**INSTRUCTIONS FOR THE TASK:**
Leaving out every picture, copy the lines of the material below exactly, from the line containing "Page, Bounce Rate, New Se" through the line containing "with satellites for".

**DATA TO PROCESS:**
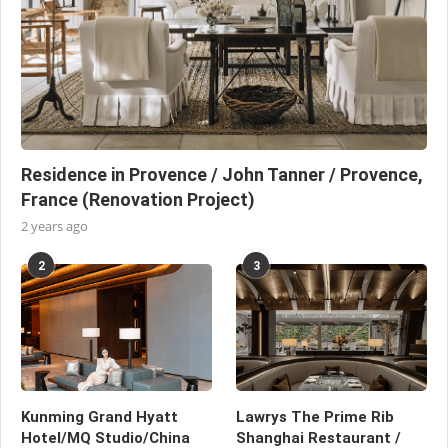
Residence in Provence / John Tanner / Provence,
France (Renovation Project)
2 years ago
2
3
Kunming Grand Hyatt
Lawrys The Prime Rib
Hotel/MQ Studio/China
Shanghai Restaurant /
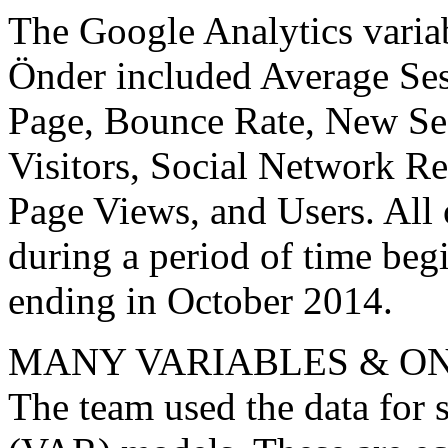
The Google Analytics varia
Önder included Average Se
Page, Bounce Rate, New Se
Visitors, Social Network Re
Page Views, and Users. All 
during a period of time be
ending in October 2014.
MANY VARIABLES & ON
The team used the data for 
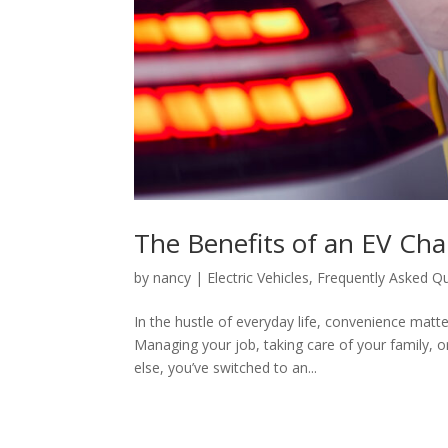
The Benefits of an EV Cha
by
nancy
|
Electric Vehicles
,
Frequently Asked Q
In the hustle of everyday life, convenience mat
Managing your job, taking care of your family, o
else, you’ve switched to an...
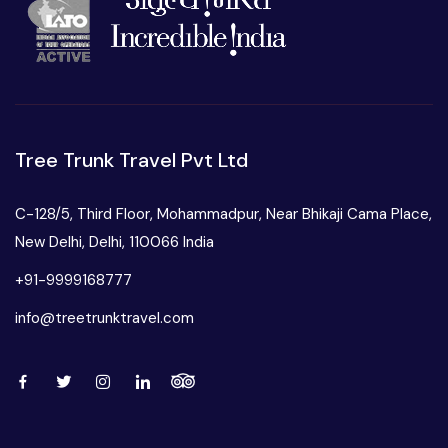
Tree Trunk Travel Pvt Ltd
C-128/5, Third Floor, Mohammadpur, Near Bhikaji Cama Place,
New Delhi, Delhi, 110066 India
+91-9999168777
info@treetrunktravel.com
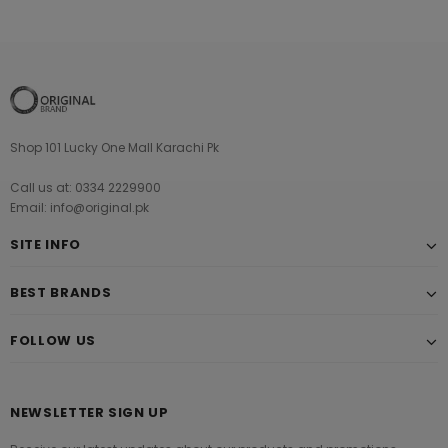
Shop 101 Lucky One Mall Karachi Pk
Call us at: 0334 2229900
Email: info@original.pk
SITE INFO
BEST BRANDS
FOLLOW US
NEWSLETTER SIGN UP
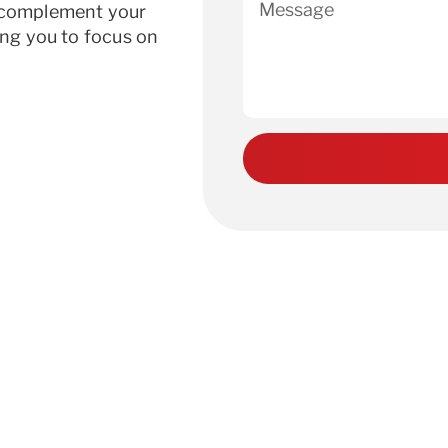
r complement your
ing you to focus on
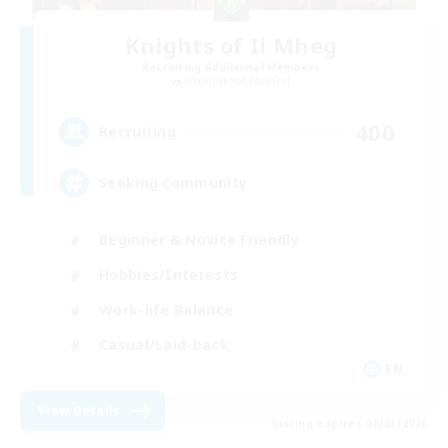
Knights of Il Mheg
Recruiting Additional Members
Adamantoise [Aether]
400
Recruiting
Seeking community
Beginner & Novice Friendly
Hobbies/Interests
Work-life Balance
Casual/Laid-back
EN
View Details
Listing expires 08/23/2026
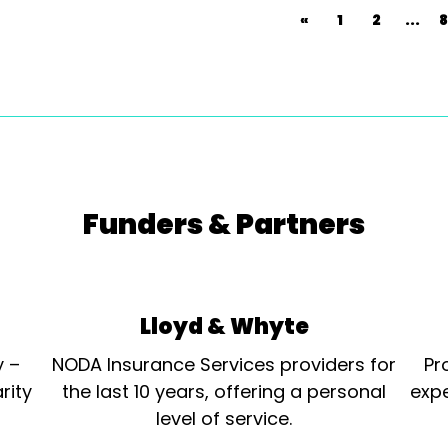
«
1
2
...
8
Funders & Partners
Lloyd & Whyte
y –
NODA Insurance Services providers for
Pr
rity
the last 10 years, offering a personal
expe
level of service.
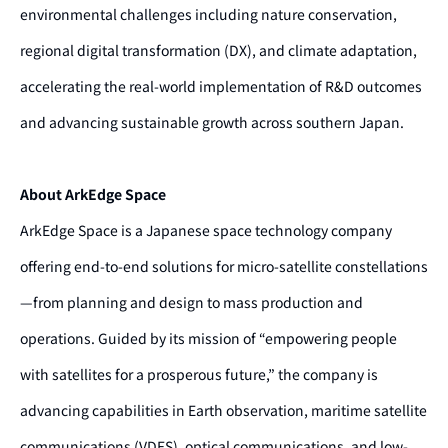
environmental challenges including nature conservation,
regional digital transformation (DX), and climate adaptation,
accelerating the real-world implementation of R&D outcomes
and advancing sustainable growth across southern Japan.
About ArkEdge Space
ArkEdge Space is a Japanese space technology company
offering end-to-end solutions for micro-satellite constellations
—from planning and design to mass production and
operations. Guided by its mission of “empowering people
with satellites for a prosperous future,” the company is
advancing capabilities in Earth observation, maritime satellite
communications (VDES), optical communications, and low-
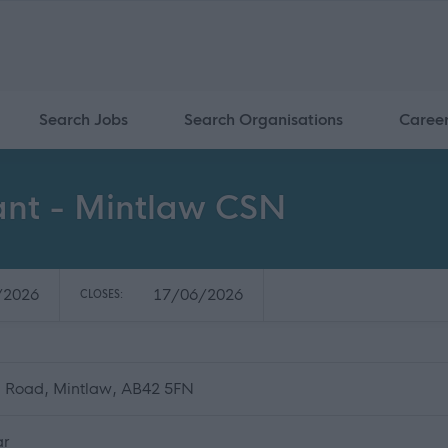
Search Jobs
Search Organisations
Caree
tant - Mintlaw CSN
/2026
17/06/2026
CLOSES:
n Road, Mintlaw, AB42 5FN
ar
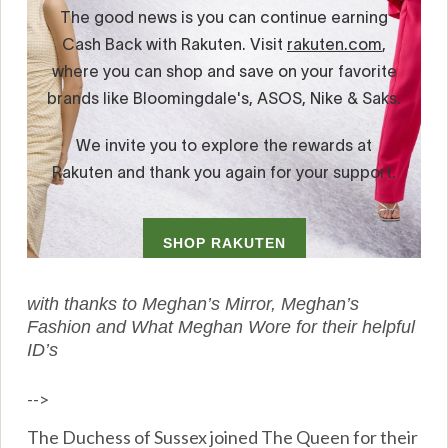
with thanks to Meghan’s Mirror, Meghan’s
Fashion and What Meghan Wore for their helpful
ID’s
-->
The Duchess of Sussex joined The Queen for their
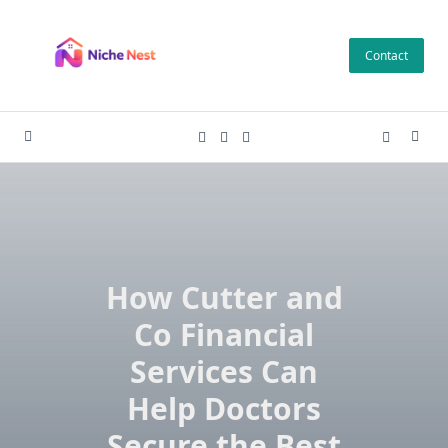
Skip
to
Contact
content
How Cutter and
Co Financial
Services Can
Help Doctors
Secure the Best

...

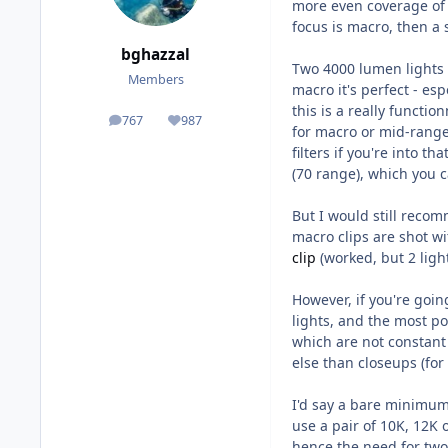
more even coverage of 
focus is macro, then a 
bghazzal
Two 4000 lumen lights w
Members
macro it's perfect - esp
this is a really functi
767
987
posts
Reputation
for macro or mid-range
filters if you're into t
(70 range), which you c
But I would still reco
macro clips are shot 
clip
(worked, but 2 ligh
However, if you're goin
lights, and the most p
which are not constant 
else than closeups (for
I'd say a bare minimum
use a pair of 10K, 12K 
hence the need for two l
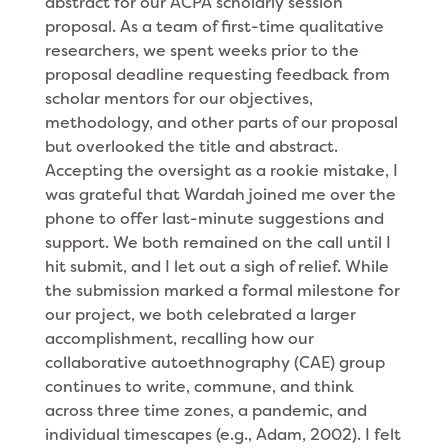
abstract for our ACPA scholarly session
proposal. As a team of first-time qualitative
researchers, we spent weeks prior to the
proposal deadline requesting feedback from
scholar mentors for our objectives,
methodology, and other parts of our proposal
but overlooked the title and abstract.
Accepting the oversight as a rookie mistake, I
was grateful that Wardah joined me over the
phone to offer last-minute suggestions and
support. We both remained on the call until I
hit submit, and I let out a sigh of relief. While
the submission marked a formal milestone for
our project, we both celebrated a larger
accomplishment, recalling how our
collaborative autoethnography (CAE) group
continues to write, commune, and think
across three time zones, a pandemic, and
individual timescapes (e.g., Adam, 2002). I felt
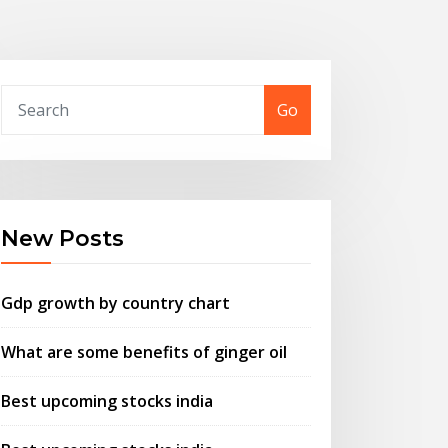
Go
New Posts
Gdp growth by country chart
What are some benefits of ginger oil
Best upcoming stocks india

**EXERCISE RESPONSE:**
Page, Bounce Rate, New Se
Visitors, Social Network Re
Page Views, and Users. All 
during a period of time be
ending in October 2014.
MANY VARIABLES & ON
The team used the data for 
The Benefits of an EV Cha
by
nancy
|
Electric Vehicles
,
Frequently Asked Q
In the hustle of everyday life, convenience mat
Managing your job, taking care of your family, o
else, you’ve switched to an...
Tree Trunk Travel Pvt Ltd
C-128/5, Third Floor, Mohammadpur, Near Bhikaji Cama Place,
New Delhi, Delhi, 110066 India
+91-9999168777
info@treetrunktravel.com
Shop 101 Lucky One Mall Karachi Pk
Call us at: 0334 2229900
Email: info@original.pk
SITE INFO
BEST BRANDS
FOLLOW US
NEWSLETTER SIGN UP
r complement your
ing you to focus on
Knights of Il Mheg
Recruiting Additional Members
Adamantoise [Aether]
400
Recruiting
Seeking community
Beginner & Novice Friendly
Hobbies/Interests
Work-life Balance
Casual/Laid-back
EN
View Details
Listing expires 08/23/2026
«
1
2
...
8
Funders & Partners
Lloyd & Whyte
y –
NODA Insurance Services providers for
Pr
rity
the last 10 years, offering a personal
expe
level of service.
environmental challenges including nature conservation,
regional digital transformation (DX), and climate adaptation,
accelerating the real-world implementation of R&D outcomes
and advancing sustainable growth across southern Japan.
About ArkEdge Space
ArkEdge Space is a Japanese space technology company
offering end-to-end solutions for micro-satellite constellations
—from planning and design to mass production and
operations. Guided by its mission of “empowering people
with satellites for a prosperous future,” the company is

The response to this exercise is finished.